All posts

My first generator function

function* myFirstGenerator() {}

I've always strayed away from generator functions, they are foregin, different and generally confusing. From debugging babel-ified code I've understood that async code gets transpilled into generator code, but I never understood what it meant or how they worked. I found my first use of one and was pretty pleased with myself, so I'm going to share what happened.

For context, I was building something to make a git repo into a headless cms. It uses netlify-cms to directly edit a git repo then use node.js to serve that content as API. The bit I was working on was a command that clones the repo, reads and validates the files, then puts them into redis to be served by http.

So why did I use a generator? The problem I was facing was when reading in files in specific folders and validating them against a structure. But, I only wanted to write to redis if all the files are valid. You can write a nice method to read in a folder using a glob, validate each file's frontmatter against a structure and write to redis. But to seperate out the logic made the code more complex and much more verbose.

I also used superstruct version 0.10.x for the first time and it's really good

Say we have this method, which uses a glob pattern (e.g. src/pages/*.md) to match local files, read in the markdown frontmatter, validate it against the struct and return a tuple of validation errors and parsed records.
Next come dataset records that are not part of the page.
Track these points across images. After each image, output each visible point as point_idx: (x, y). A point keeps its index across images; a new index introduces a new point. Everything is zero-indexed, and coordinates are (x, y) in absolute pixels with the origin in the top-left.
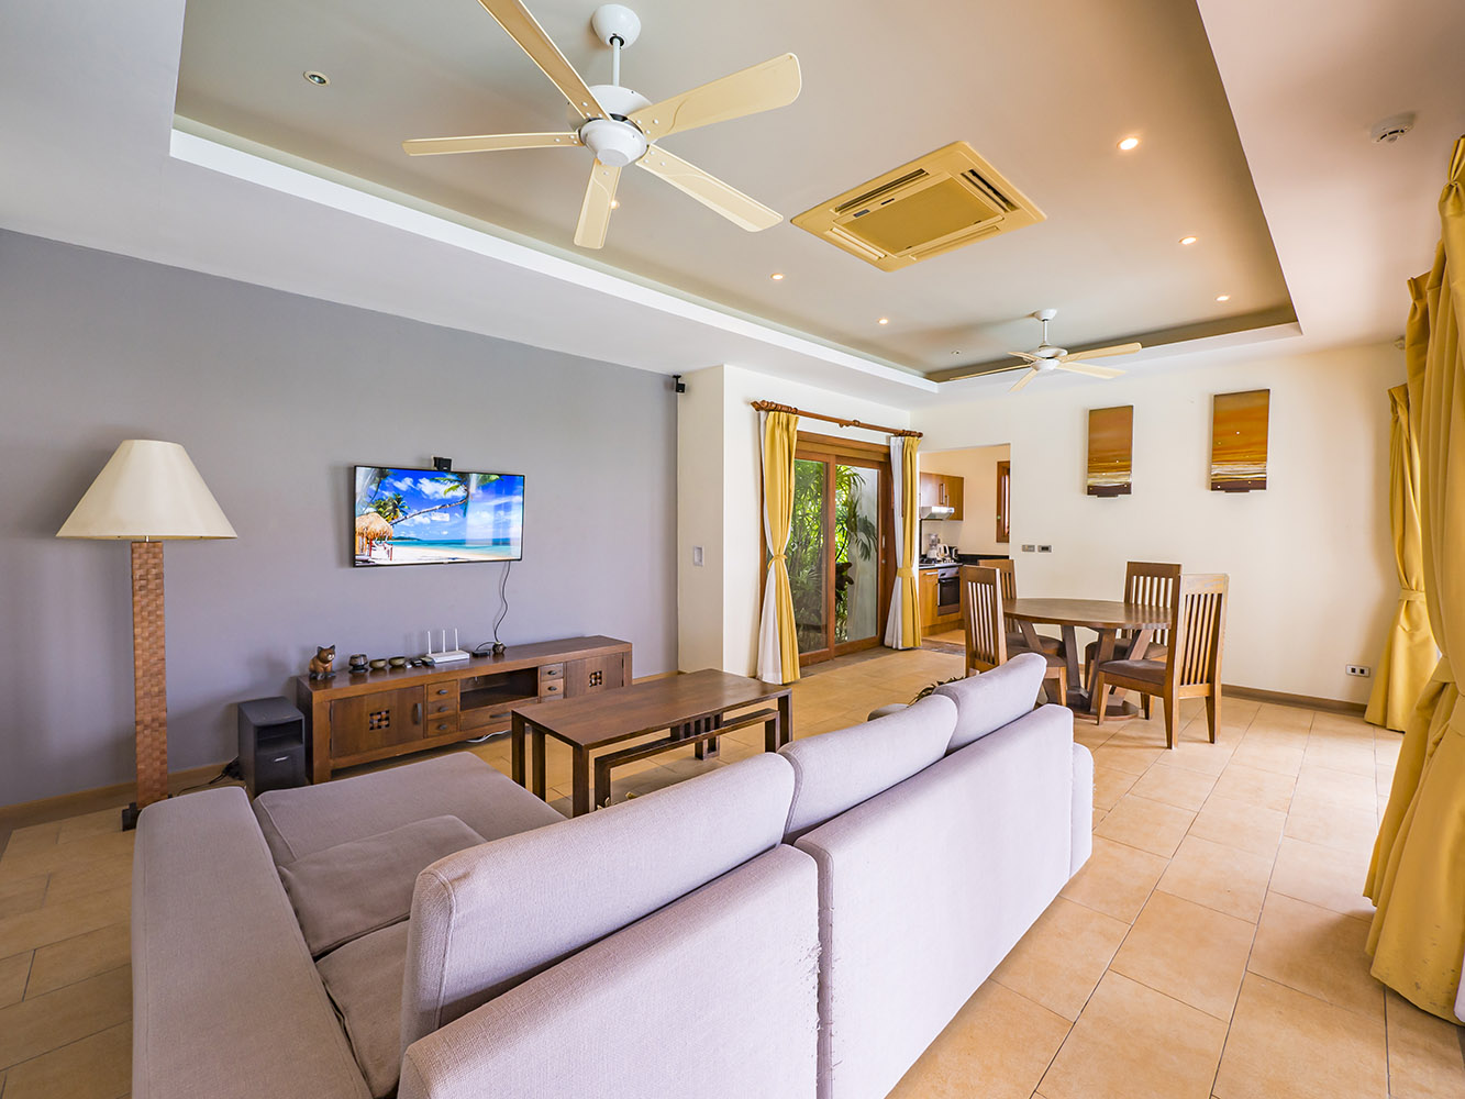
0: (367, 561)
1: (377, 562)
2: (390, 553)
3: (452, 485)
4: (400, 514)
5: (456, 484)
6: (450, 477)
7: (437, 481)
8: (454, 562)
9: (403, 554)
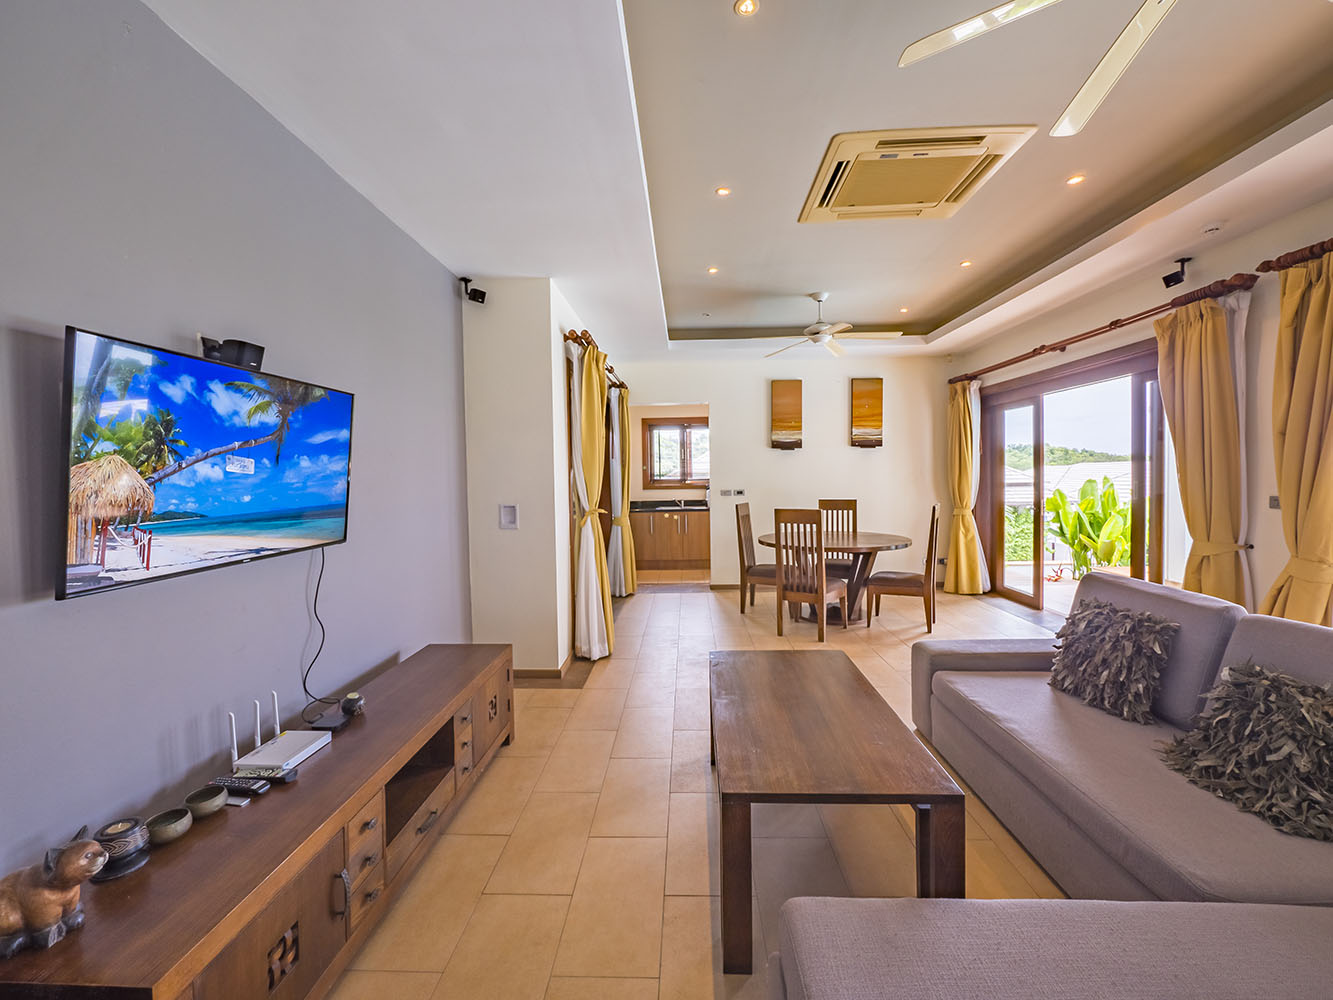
0: (95, 578)
1: (117, 577)
2: (145, 553)
3: (260, 401)
4: (170, 460)
5: (267, 399)
6: (259, 383)
7: (238, 390)
8: (259, 555)
9: (174, 551)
async function readAndParse<T>(
  pattern: string,
  struct: Struct<T>
): [Error[], T[]]

It would be very easy to add extra arguments so that function could also save the resulting records somewhere, but it couldn't wait until other calls of the function have also validated.

I wondered if I could define what I want it to do as data, then run it more manually:

const contentToParse = [
  { pattern: 'pages/*.md', key: 'pages', struct: PageStruct },
  { pattern: 'events/*.md', key: 'events', struct: EventStruct },
  { pattern: 'tags/*.md', key: 'tags', struct: TagStruct },
  { pattern: 'posts/*.md', key: 'posts', struct: PostStruct },

This is when I wondered about generators, was this what they're useful for? I had a quick browse through the MDN docs, then came up with this:

// Create a generator for each content type
const generators = contentToParse.map(async function* (job) {
  // In the first run, read and validate files that match the pattern
  const [errors, records] = await readAndParse(job.pattern, job.struct)

  // End the first run by yielding the errors
  yield errors

  // In the second run, save the validated records to our redis cache
  await redis.set(job.key, JSON.stringify(records))

With a generator function you get an object which you can programatically tell to run up to the next yield statement. This is good for my use case as I can create a generator for each content type and run each one upto but before saving the records. From there you can check for errors and then decide to proceed or not.

As code, it looks like this:

// You can asynchronously run each generator in parallel
const firstRun = await Promise.all(generators.map((gen) => gen.next()))

// Then grab all the errors out and flatten into a single array
const allErrors = firstRun.map((result) => result.value).flat()

Now I could exit early if there are any errors, or if there aren't any continue on:

// Run the generators again, which will continue on after the `yield` above
await Promise.all(generators.map((gen) => gen.next()))

And it works! I'm sure generators are much more powerful than my little use case, but I nerdily enjoyed my first encounter with them.